• **Problem**
Only one stretch of the listing below is wanted. Give it again exactly, from the line with "X110142121Y-110870002D01*" through the line with "X125450000Y-134724000D01*".

• **Provided material**

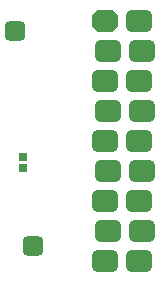
<source format=gbr>
%TF.GenerationSoftware,Altium Limited,Altium Designer,24.8.2 (39)*%
G04 Layer_Color=16711935*
%FSLAX45Y45*%
%MOMM*%
%TF.SameCoordinates,FBB41CCB-3D8C-4B0B-A071-B3836E82DD1E*%
%TF.FilePolarity,Negative*%
%TF.FileFunction,Soldermask,Bot*%
%TF.Part,Single*%
G01*
G75*
%TA.AperFunction,SMDPad,CuDef*%
G04:AMPARAMS|DCode=21|XSize=0.75mm|YSize=0.75mm|CornerRadius=0.225mm|HoleSize=0mm|Usage=FLASHONLY|Rotation=180.000|XOffset=0mm|YOffset=0mm|HoleType=Round|Shape=RoundedRectangle|*
%AMROUNDEDRECTD21*
21,1,0.75000,0.30000,0,0,180.0*
21,1,0.30000,0.75000,0,0,180.0*
1,1,0.45000,-0.15000,0.15000*
1,1,0.45000,0.15000,0.15000*
1,1,0.45000,0.15000,-0.15000*
1,1,0.45000,-0.15000,-0.15000*
%
%ADD21ROUNDEDRECTD21*%
%TA.AperFunction,ComponentPad*%
G04:AMPARAMS|DCode=22|XSize=1.85mm|YSize=2.25mm|CornerRadius=0mm|HoleSize=0mm|Usage=FLASHONLY|Rotation=270.000|XOffset=0mm|YOffset=0mm|HoleType=Round|Shape=Octagon|*
%AMOCTAGOND22*
4,1,8,1.12500,0.46250,1.12500,-0.46250,0.66250,-0.92500,-0.66250,-0.92500,-1.12500,-0.46250,-1.12500,0.46250,-0.66250,0.92500,0.66250,0.92500,1.12500,0.46250,0.0*
%
%ADD22OCTAGOND22*%

G04:AMPARAMS|DCode=23|XSize=1.85mm|YSize=2.25mm|CornerRadius=0.5mm|HoleSize=0mm|Usage=FLASHONLY|Rotation=270.000|XOffset=0mm|YOffset=0mm|HoleType=Round|Shape=RoundedRectangle|*
%AMROUNDEDRECTD23*
21,1,1.85000,1.25001,0,0,270.0*
21,1,0.85000,2.25000,0,0,270.0*
1,1,1.00000,-0.62500,-0.42500*
1,1,1.00000,-0.62500,0.42500*
1,1,1.00000,0.62500,0.42500*
1,1,1.00000,0.62500,-0.42500*
%
%ADD23ROUNDEDRECTD23*%
G04:AMPARAMS|DCode=24|XSize=1.7mm|YSize=1.75mm|CornerRadius=0.4625mm|HoleSize=0mm|Usage=FLASHONLY|Rotation=270.000|XOffset=0mm|YOffset=0mm|HoleType=Round|Shape=RoundedRectangle|*
%AMROUNDEDRECTD24*
21,1,1.70000,0.82500,0,0,270.0*
21,1,0.77500,1.75000,0,0,270.0*
1,1,0.92500,-0.41250,-0.38750*
1,1,0.92500,-0.41250,0.38750*
1,1,0.92500,0.41250,0.38750*
1,1,0.92500,0.41250,-0.38750*
%
%ADD24ROUNDEDRECTD24*%
D21*
X360000Y1080000D02*
D03*
Y1180000D02*
D03*
D22*
X1050000Y2328001D02*
D03*
D23*
X1076000Y2074001D02*
D03*
X1050000Y1820001D02*
D03*
X1076000Y1566001D02*
D03*
X1050000Y1312001D02*
D03*
X1076000Y1058001D02*
D03*
X1050000Y804001D02*
D03*
X1344000Y2328001D02*
D03*
X1370000Y2074001D02*
D03*
X1344000Y1820001D02*
D03*
X1370000Y1566001D02*
D03*
X1344000Y1312001D02*
D03*
X1370000Y1058001D02*
D03*
X1344000Y804001D02*
D03*
X1076000Y550001D02*
D03*
X1050000Y296001D02*
D03*
X1370000Y550001D02*
D03*
X1344000Y296001D02*
D03*
D24*
X443001Y419999D02*
D03*
X292999Y2240001D02*
D03*
%TF.MD5,00a9768e1945a84c4eac1f5c1d7b33a4*%
M02*

</source>
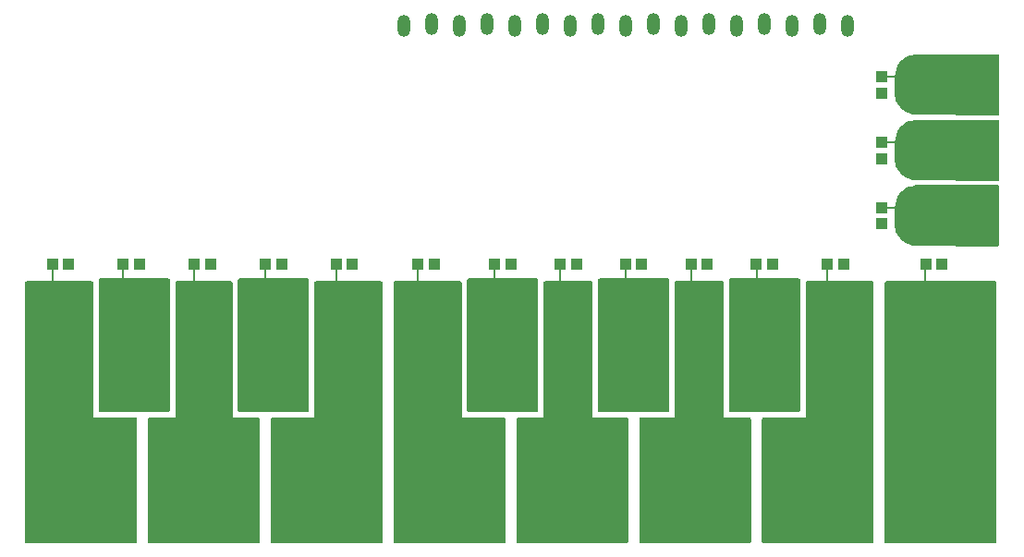
<source format=gbr>
%TF.GenerationSoftware,KiCad,Pcbnew,(5.99.0-10155-gdd944794ea)*%
%TF.CreationDate,2021-04-17T22:56:48+01:00*%
%TF.ProjectId,minor-cap,6d696e6f-722d-4636-9170-2e6b69636164,rev?*%
%TF.SameCoordinates,Original*%
%TF.FileFunction,Copper,L2,Bot*%
%TF.FilePolarity,Positive*%
%FSLAX46Y46*%
G04 Gerber Fmt 4.6, Leading zero omitted, Abs format (unit mm)*
G04 Created by KiCad (PCBNEW (5.99.0-10155-gdd944794ea)) date 2021-04-17 22:56:48*
%MOMM*%
%LPD*%
G01*
G04 APERTURE LIST*
%TA.AperFunction,SMDPad,CuDef*%
%ADD10R,1.000000X1.000000*%
%TD*%
%TA.AperFunction,ComponentPad*%
%ADD11O,1.200000X2.000000*%
%TD*%
%TA.AperFunction,ViaPad*%
%ADD12C,0.600000*%
%TD*%
%TA.AperFunction,Conductor*%
%ADD13C,0.127000*%
%TD*%
G04 APERTURE END LIST*
D10*
%TO.P,U2,10,Y1*%
%TO.N,Y1*%
X166450000Y-109320000D03*
X114450000Y-109320000D03*
X154450000Y-109320000D03*
X141450000Y-109320000D03*
X178950000Y-109320000D03*
X127450000Y-109320000D03*
%TO.P,U2,9,Y0*%
%TO.N,Y0*%
X160450000Y-109320000D03*
X120950000Y-109320000D03*
X187950000Y-109320000D03*
X133950000Y-109320000D03*
X148450000Y-109320000D03*
X107950000Y-109320000D03*
X172450000Y-109320000D03*
%TO.P,U2,7,X6*%
%TO.N,X6*%
X186450000Y-109320000D03*
%TO.P,U2,6,X5*%
%TO.N,X5*%
X177450000Y-109320000D03*
X170950000Y-109320000D03*
%TO.P,U2,5,X4*%
%TO.N,X4*%
X164950000Y-109320000D03*
X158950000Y-109320000D03*
%TO.P,U2,4,X3*%
%TO.N,X3*%
X146950000Y-109320000D03*
X152950000Y-109320000D03*
%TO.P,U2,3,X2*%
%TO.N,X2*%
X139950000Y-109320000D03*
X132450000Y-109320000D03*
%TO.P,U2,2,X1*%
%TO.N,X1*%
X119450000Y-109320000D03*
X125950000Y-109320000D03*
%TO.P,U2,1,X0*%
%TO.N,X0*%
X106450000Y-109320000D03*
X112950000Y-109320000D03*
%TD*%
D11*
%TO.P,J1,17,Pin_17*%
%TO.N,GND*%
X179270000Y-87450000D03*
%TO.P,J1,16,Pin_16*%
%TO.N,SMP*%
X176730000Y-87250000D03*
%TO.P,J1,15,Pin_15*%
%TO.N,S_SYNC*%
X174190000Y-87450000D03*
%TO.P,J1,14,Pin_14*%
%TO.N,M_SYNC*%
X171650000Y-87250000D03*
%TO.P,J1,13,Pin_13*%
%TO.N,RX*%
X169110000Y-87450000D03*
%TO.P,J1,12,Pin_12*%
%TO.N,TX*%
X166570000Y-87250000D03*
%TO.P,J1,11,Pin_11*%
%TO.N,SDA*%
X164030000Y-87450000D03*
%TO.P,J1,10,Pin_10*%
%TO.N,SCL*%
X161490000Y-87250000D03*
%TO.P,J1,9,Pin_9*%
%TO.N,CHANGE*%
X158950000Y-87450000D03*
%TO.P,J1,8,Pin_8*%
%TO.N,DAC*%
X156410000Y-87250000D03*
%TO.P,J1,7,Pin_7*%
%TO.N,SHUTDOWN*%
X153870000Y-87450000D03*
%TO.P,J1,6,Pin_6*%
%TO.N,PA4*%
X151330000Y-87250000D03*
%TO.P,J1,5,Pin_5*%
%TO.N,PA3*%
X148790000Y-87450000D03*
%TO.P,J1,4,Pin_4*%
%TO.N,PA2*%
X146250000Y-87250000D03*
%TO.P,J1,3,Pin_3*%
%TO.N,PA1*%
X143710000Y-87450000D03*
%TO.P,J1,2,Pin_2*%
%TO.N,UDPI*%
X141170000Y-87250000D03*
%TO.P,J1,1,Pin_1*%
%TO.N,+3V0*%
X138630000Y-87450000D03*
%TD*%
D10*
%TO.P,U3,10,Y1*%
%TO.N,Y1*%
X182450000Y-93600000D03*
X182450000Y-105600000D03*
%TO.P,U3,9,Y0*%
%TO.N,Y0*%
X182450000Y-99600000D03*
%TO.P,U3,8,X7*%
%TO.N,X7*%
X182450000Y-104100000D03*
X182450000Y-98100000D03*
%TO.P,U3,7,X6*%
%TO.N,X6*%
X182450000Y-92100000D03*
%TD*%
D12*
%TO.N,Y1*%
X182430000Y-105580000D03*
%TO.N,X7*%
X182450000Y-104120000D03*
%TO.N,Y0*%
X182410000Y-99560000D03*
%TO.N,X7*%
X182430000Y-98110000D03*
%TO.N,Y1*%
X182450000Y-93590000D03*
%TO.N,X6*%
X182450000Y-92090000D03*
%TO.N,Y0*%
X187970000Y-109290000D03*
%TO.N,X6*%
X186440000Y-109310000D03*
%TO.N,Y1*%
X178960000Y-109350000D03*
%TO.N,X5*%
X177430000Y-109330000D03*
%TO.N,Y0*%
X172440000Y-109330000D03*
%TO.N,X5*%
X170980000Y-109350000D03*
%TO.N,Y1*%
X166430000Y-109330000D03*
%TO.N,X4*%
X164970000Y-109390000D03*
%TO.N,Y0*%
X160440000Y-109310000D03*
%TO.N,X4*%
X158910000Y-109350000D03*
%TO.N,Y1*%
X154470000Y-109310000D03*
%TO.N,X3*%
X153000000Y-109310000D03*
%TO.N,Y0*%
X148460000Y-109350000D03*
%TO.N,X3*%
X146950000Y-109310000D03*
%TO.N,Y1*%
X141510000Y-109330000D03*
%TO.N,X2*%
X139960000Y-109330000D03*
%TO.N,Y0*%
X133970000Y-109330000D03*
%TO.N,X2*%
X132470000Y-109330000D03*
%TO.N,Y1*%
X127450000Y-109330000D03*
%TO.N,X1*%
X125950000Y-109350000D03*
%TO.N,Y0*%
X120940000Y-109350000D03*
%TO.N,X1*%
X119450000Y-109310000D03*
%TO.N,Y1*%
X114450000Y-109310000D03*
%TO.N,X0*%
X112950000Y-109350000D03*
%TO.N,Y0*%
X107950000Y-109350000D03*
%TO.N,X0*%
X106450000Y-109350000D03*
%TD*%
D13*
%TO.N,X6*%
X182450000Y-92090000D02*
X183890000Y-92090000D01*
%TO.N,X7*%
X182450000Y-98100000D02*
X183860000Y-98100000D01*
X182450000Y-104120000D02*
X183810000Y-104120000D01*
%TO.N,X6*%
X186440000Y-109310000D02*
X186440000Y-111040000D01*
%TO.N,X5*%
X177430000Y-109330000D02*
X177430000Y-111030000D01*
X170980000Y-109350000D02*
X170980000Y-110720000D01*
%TO.N,X4*%
X164970000Y-109390000D02*
X164970000Y-111030000D01*
X158950000Y-109320000D02*
X158950000Y-110750000D01*
%TO.N,X3*%
X153000000Y-109310000D02*
X153000000Y-111000000D01*
X146950000Y-109310000D02*
X146950000Y-110750000D01*
%TO.N,X2*%
X139960000Y-109330000D02*
X139960000Y-111040000D01*
X132450000Y-109320000D02*
X132450000Y-111050000D01*
%TO.N,X1*%
X125950000Y-109350000D02*
X125950000Y-110750000D01*
X119450000Y-109320000D02*
X119450000Y-111050000D01*
%TO.N,X0*%
X106450000Y-109350000D02*
X106450000Y-111150000D01*
X112950000Y-109350000D02*
X112950000Y-110850000D01*
X106450000Y-109350000D02*
X106450000Y-109320000D01*
%TD*%
%TA.AperFunction,Conductor*%
%TO.N,X0*%
G36*
X110142121Y-110870002D02*
G01*
X110188614Y-110923658D01*
X110200000Y-110976000D01*
X110200000Y-123350000D01*
X114074000Y-123350000D01*
X114142121Y-123370002D01*
X114188614Y-123423658D01*
X114200000Y-123476000D01*
X114200000Y-134724000D01*
X114179998Y-134792121D01*
X114126342Y-134838614D01*
X114074000Y-134850000D01*
X104076000Y-134850000D01*
X104007879Y-134829998D01*
X103961386Y-134776342D01*
X103950000Y-134724000D01*
X103950000Y-110976000D01*
X103970002Y-110907879D01*
X104023658Y-110861386D01*
X104076000Y-110850000D01*
X110074000Y-110850000D01*
X110142121Y-110870002D01*
G37*
%TD.AperFunction*%
%TD*%
%TA.AperFunction,Conductor*%
%TO.N,X0*%
G36*
X117142121Y-110620002D02*
G01*
X117188614Y-110673658D01*
X117200000Y-110726000D01*
X117200000Y-122724000D01*
X117179998Y-122792121D01*
X117126342Y-122838614D01*
X117074000Y-122850000D01*
X110826000Y-122850000D01*
X110757879Y-122829998D01*
X110711386Y-122776342D01*
X110700000Y-122724000D01*
X110700000Y-110726000D01*
X110720002Y-110657879D01*
X110773658Y-110611386D01*
X110826000Y-110600000D01*
X117074000Y-110600000D01*
X117142121Y-110620002D01*
G37*
%TD.AperFunction*%
%TD*%
%TA.AperFunction,Conductor*%
%TO.N,X1*%
G36*
X122892121Y-110870002D02*
G01*
X122938614Y-110923658D01*
X122950000Y-110976000D01*
X122950000Y-123350000D01*
X125324000Y-123350000D01*
X125392121Y-123370002D01*
X125438614Y-123423658D01*
X125450000Y-123476000D01*
X125450000Y-134724000D01*
X125429998Y-134792121D01*
X125376342Y-134838614D01*
X125324000Y-134850000D01*
X115326000Y-134850000D01*
X115257879Y-134829998D01*
X115211386Y-134776342D01*
X115200000Y-134724000D01*
X115200000Y-123476000D01*
X115220002Y-123407879D01*
X115273658Y-123361386D01*
X115326000Y-123350000D01*
X117700000Y-123350000D01*
X117700000Y-110976000D01*
X117720002Y-110907879D01*
X117773658Y-110861386D01*
X117826000Y-110850000D01*
X122824000Y-110850000D01*
X122892121Y-110870002D01*
G37*
%TD.AperFunction*%
%TD*%
%TA.AperFunction,Conductor*%
%TO.N,X1*%
G36*
X129892121Y-110620002D02*
G01*
X129938614Y-110673658D01*
X129950000Y-110726000D01*
X129950000Y-122724000D01*
X129929998Y-122792121D01*
X129876342Y-122838614D01*
X129824000Y-122850000D01*
X123576000Y-122850000D01*
X123507879Y-122829998D01*
X123461386Y-122776342D01*
X123450000Y-122724000D01*
X123450000Y-110726000D01*
X123470002Y-110657879D01*
X123523658Y-110611386D01*
X123576000Y-110600000D01*
X129824000Y-110600000D01*
X129892121Y-110620002D01*
G37*
%TD.AperFunction*%
%TD*%
%TA.AperFunction,Conductor*%
%TO.N,X2*%
G36*
X136642121Y-110870002D02*
G01*
X136688614Y-110923658D01*
X136700000Y-110976000D01*
X136700000Y-134724000D01*
X136679998Y-134792121D01*
X136626342Y-134838614D01*
X136574000Y-134850000D01*
X126576000Y-134850000D01*
X126507879Y-134829998D01*
X126461386Y-134776342D01*
X126450000Y-134724000D01*
X126450000Y-123476000D01*
X126470002Y-123407879D01*
X126523658Y-123361386D01*
X126576000Y-123350000D01*
X130450000Y-123350000D01*
X130450000Y-110976000D01*
X130470002Y-110907879D01*
X130523658Y-110861386D01*
X130576000Y-110850000D01*
X136574000Y-110850000D01*
X136642121Y-110870002D01*
G37*
%TD.AperFunction*%
%TD*%
%TA.AperFunction,Conductor*%
%TO.N,X2*%
G36*
X143892121Y-110870002D02*
G01*
X143938614Y-110923658D01*
X143950000Y-110976000D01*
X143950000Y-123350000D01*
X147824000Y-123350000D01*
X147892121Y-123370002D01*
X147938614Y-123423658D01*
X147950000Y-123476000D01*
X147950000Y-134724000D01*
X147929998Y-134792121D01*
X147876342Y-134838614D01*
X147824000Y-134850000D01*
X137826000Y-134850000D01*
X137757879Y-134829998D01*
X137711386Y-134776342D01*
X137700000Y-134724000D01*
X137700000Y-110976000D01*
X137720002Y-110907879D01*
X137773658Y-110861386D01*
X137826000Y-110850000D01*
X143824000Y-110850000D01*
X143892121Y-110870002D01*
G37*
%TD.AperFunction*%
%TD*%
%TA.AperFunction,Conductor*%
%TO.N,X3*%
G36*
X150892121Y-110620002D02*
G01*
X150938614Y-110673658D01*
X150950000Y-110726000D01*
X150950000Y-122724000D01*
X150929998Y-122792121D01*
X150876342Y-122838614D01*
X150824000Y-122850000D01*
X144576000Y-122850000D01*
X144507879Y-122829998D01*
X144461386Y-122776342D01*
X144450000Y-122724000D01*
X144450000Y-110726000D01*
X144470002Y-110657879D01*
X144523658Y-110611386D01*
X144576000Y-110600000D01*
X150824000Y-110600000D01*
X150892121Y-110620002D01*
G37*
%TD.AperFunction*%
%TD*%
%TA.AperFunction,Conductor*%
%TO.N,X3*%
G36*
X155892121Y-110870002D02*
G01*
X155938614Y-110923658D01*
X155950000Y-110976000D01*
X155950000Y-123350000D01*
X159074000Y-123350000D01*
X159142121Y-123370002D01*
X159188614Y-123423658D01*
X159200000Y-123476000D01*
X159200000Y-134724000D01*
X159179998Y-134792121D01*
X159126342Y-134838614D01*
X159074000Y-134850000D01*
X149076000Y-134850000D01*
X149007879Y-134829998D01*
X148961386Y-134776342D01*
X148950000Y-134724000D01*
X148950000Y-123476000D01*
X148970002Y-123407879D01*
X149023658Y-123361386D01*
X149076000Y-123350000D01*
X151450000Y-123350000D01*
X151450000Y-110976000D01*
X151470002Y-110907879D01*
X151523658Y-110861386D01*
X151576000Y-110850000D01*
X155824000Y-110850000D01*
X155892121Y-110870002D01*
G37*
%TD.AperFunction*%
%TD*%
%TA.AperFunction,Conductor*%
%TO.N,X4*%
G36*
X162892121Y-110620002D02*
G01*
X162938614Y-110673658D01*
X162950000Y-110726000D01*
X162950000Y-122724000D01*
X162929998Y-122792121D01*
X162876342Y-122838614D01*
X162824000Y-122850000D01*
X156576000Y-122850000D01*
X156507879Y-122829998D01*
X156461386Y-122776342D01*
X156450000Y-122724000D01*
X156450000Y-110726000D01*
X156470002Y-110657879D01*
X156523658Y-110611386D01*
X156576000Y-110600000D01*
X162824000Y-110600000D01*
X162892121Y-110620002D01*
G37*
%TD.AperFunction*%
%TD*%
%TA.AperFunction,Conductor*%
%TO.N,X4*%
G36*
X167892121Y-110870002D02*
G01*
X167938614Y-110923658D01*
X167950000Y-110976000D01*
X167950000Y-123350000D01*
X170324000Y-123350000D01*
X170392121Y-123370002D01*
X170438614Y-123423658D01*
X170450000Y-123476000D01*
X170450000Y-134724000D01*
X170429998Y-134792121D01*
X170376342Y-134838614D01*
X170324000Y-134850000D01*
X160326000Y-134850000D01*
X160257879Y-134829998D01*
X160211386Y-134776342D01*
X160200000Y-134724000D01*
X160200000Y-123476000D01*
X160220002Y-123407879D01*
X160273658Y-123361386D01*
X160326000Y-123350000D01*
X163450000Y-123350000D01*
X163450000Y-110976000D01*
X163470002Y-110907879D01*
X163523658Y-110861386D01*
X163576000Y-110850000D01*
X167824000Y-110850000D01*
X167892121Y-110870002D01*
G37*
%TD.AperFunction*%
%TD*%
%TA.AperFunction,Conductor*%
%TO.N,X5*%
G36*
X174892121Y-110620002D02*
G01*
X174938614Y-110673658D01*
X174950000Y-110726000D01*
X174950000Y-122724000D01*
X174929998Y-122792121D01*
X174876342Y-122838614D01*
X174824000Y-122850000D01*
X168576000Y-122850000D01*
X168507879Y-122829998D01*
X168461386Y-122776342D01*
X168450000Y-122724000D01*
X168450000Y-110726000D01*
X168470002Y-110657879D01*
X168523658Y-110611386D01*
X168576000Y-110600000D01*
X174824000Y-110600000D01*
X174892121Y-110620002D01*
G37*
%TD.AperFunction*%
%TD*%
%TA.AperFunction,Conductor*%
%TO.N,X5*%
G36*
X181642121Y-110870002D02*
G01*
X181688614Y-110923658D01*
X181700000Y-110976000D01*
X181700000Y-134724000D01*
X181679998Y-134792121D01*
X181626342Y-134838614D01*
X181574000Y-134850000D01*
X171576000Y-134850000D01*
X171507879Y-134829998D01*
X171461386Y-134776342D01*
X171450000Y-134724000D01*
X171450000Y-123476000D01*
X171470002Y-123407879D01*
X171523658Y-123361386D01*
X171576000Y-123350000D01*
X175450000Y-123350000D01*
X175450000Y-110976000D01*
X175470002Y-110907879D01*
X175523658Y-110861386D01*
X175576000Y-110850000D01*
X181574000Y-110850000D01*
X181642121Y-110870002D01*
G37*
%TD.AperFunction*%
%TD*%
%TA.AperFunction,Conductor*%
%TO.N,X6*%
G36*
X192892121Y-110870002D02*
G01*
X192938614Y-110923658D01*
X192950000Y-110976000D01*
X192950000Y-134724000D01*
X192929998Y-134792121D01*
X192876342Y-134838614D01*
X192824000Y-134850000D01*
X182826000Y-134850000D01*
X182757879Y-134829998D01*
X182711386Y-134776342D01*
X182700000Y-134724000D01*
X182700000Y-110976000D01*
X182720002Y-110907879D01*
X182773658Y-110861386D01*
X182826000Y-110850000D01*
X192824000Y-110850000D01*
X192892121Y-110870002D01*
G37*
%TD.AperFunction*%
%TD*%
%TA.AperFunction,Conductor*%
%TO.N,X6*%
G36*
X193134121Y-90070002D02*
G01*
X193180614Y-90123658D01*
X193192000Y-90176000D01*
X193192000Y-95523466D01*
X193171998Y-95591587D01*
X193118342Y-95638080D01*
X193065203Y-95649463D01*
X185272985Y-95600145D01*
X185228551Y-95591750D01*
X184847099Y-95445038D01*
X184618227Y-95357010D01*
X184584747Y-95337798D01*
X184117112Y-94963689D01*
X184088515Y-94931336D01*
X183713352Y-94321697D01*
X183696126Y-94274820D01*
X183601465Y-93659523D01*
X183600000Y-93640364D01*
X183600000Y-92115511D01*
X183603762Y-92084952D01*
X183843330Y-91126679D01*
X183867179Y-91078526D01*
X184240008Y-90612491D01*
X184262797Y-90590403D01*
X184637917Y-90309062D01*
X184663883Y-90294050D01*
X184939333Y-90176000D01*
X184989185Y-90154635D01*
X185011481Y-90147449D01*
X185436500Y-90053000D01*
X185463833Y-90050000D01*
X193066000Y-90050000D01*
X193134121Y-90070002D01*
G37*
%TD.AperFunction*%
%TD*%
%TA.AperFunction,Conductor*%
%TO.N,X7*%
G36*
X193134121Y-96070002D02*
G01*
X193180614Y-96123658D01*
X193192000Y-96176000D01*
X193192000Y-101523466D01*
X193171998Y-101591587D01*
X193118342Y-101638080D01*
X193065203Y-101649463D01*
X185272985Y-101600145D01*
X185228551Y-101591750D01*
X184847099Y-101445038D01*
X184618227Y-101357010D01*
X184584747Y-101337798D01*
X184117112Y-100963689D01*
X184088515Y-100931336D01*
X183713352Y-100321697D01*
X183696126Y-100274820D01*
X183601465Y-99659523D01*
X183600000Y-99640364D01*
X183600000Y-98115511D01*
X183603762Y-98084952D01*
X183843330Y-97126679D01*
X183867179Y-97078526D01*
X184240008Y-96612491D01*
X184262797Y-96590403D01*
X184637917Y-96309062D01*
X184663883Y-96294050D01*
X184939333Y-96176000D01*
X184989185Y-96154635D01*
X185011481Y-96147449D01*
X185436500Y-96053000D01*
X185463833Y-96050000D01*
X193066000Y-96050000D01*
X193134121Y-96070002D01*
G37*
%TD.AperFunction*%
%TD*%
%TA.AperFunction,Conductor*%
%TO.N,X7*%
G36*
X193134121Y-102070002D02*
G01*
X193180614Y-102123658D01*
X193192000Y-102176000D01*
X193192000Y-107523466D01*
X193171998Y-107591587D01*
X193118342Y-107638080D01*
X193065203Y-107649463D01*
X185272985Y-107600145D01*
X185228551Y-107591750D01*
X184847099Y-107445038D01*
X184618227Y-107357010D01*
X184584747Y-107337798D01*
X184117112Y-106963689D01*
X184088515Y-106931336D01*
X183713352Y-106321697D01*
X183696126Y-106274820D01*
X183601465Y-105659523D01*
X183600000Y-105640364D01*
X183600000Y-104115511D01*
X183603762Y-104084952D01*
X183843330Y-103126679D01*
X183867179Y-103078526D01*
X184240008Y-102612491D01*
X184262797Y-102590403D01*
X184637917Y-102309062D01*
X184663883Y-102294050D01*
X184939333Y-102176000D01*
X184989185Y-102154635D01*
X185011481Y-102147449D01*
X185436500Y-102053000D01*
X185463833Y-102050000D01*
X193066000Y-102050000D01*
X193134121Y-102070002D01*
G37*
%TD.AperFunction*%
%TD*%
M02*

</source>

• **Completed exercise**
X110142121Y-110870002D01*
G37*
%TD.AperFunction*%
%TD*%
%TA.AperFunction,Conductor*%
%TO.N,X0*%
G36*
X117142121Y-110620002D02*
G01*
X117188614Y-110673658D01*
X117200000Y-110726000D01*
X117200000Y-122724000D01*
X117179998Y-122792121D01*
X117126342Y-122838614D01*
X117074000Y-122850000D01*
X110826000Y-122850000D01*
X110757879Y-122829998D01*
X110711386Y-122776342D01*
X110700000Y-122724000D01*
X110700000Y-110726000D01*
X110720002Y-110657879D01*
X110773658Y-110611386D01*
X110826000Y-110600000D01*
X117074000Y-110600000D01*
X117142121Y-110620002D01*
G37*
%TD.AperFunction*%
%TD*%
%TA.AperFunction,Conductor*%
%TO.N,X1*%
G36*
X122892121Y-110870002D02*
G01*
X122938614Y-110923658D01*
X122950000Y-110976000D01*
X122950000Y-123350000D01*
X125324000Y-123350000D01*
X125392121Y-123370002D01*
X125438614Y-123423658D01*
X125450000Y-123476000D01*
X125450000Y-134724000D01*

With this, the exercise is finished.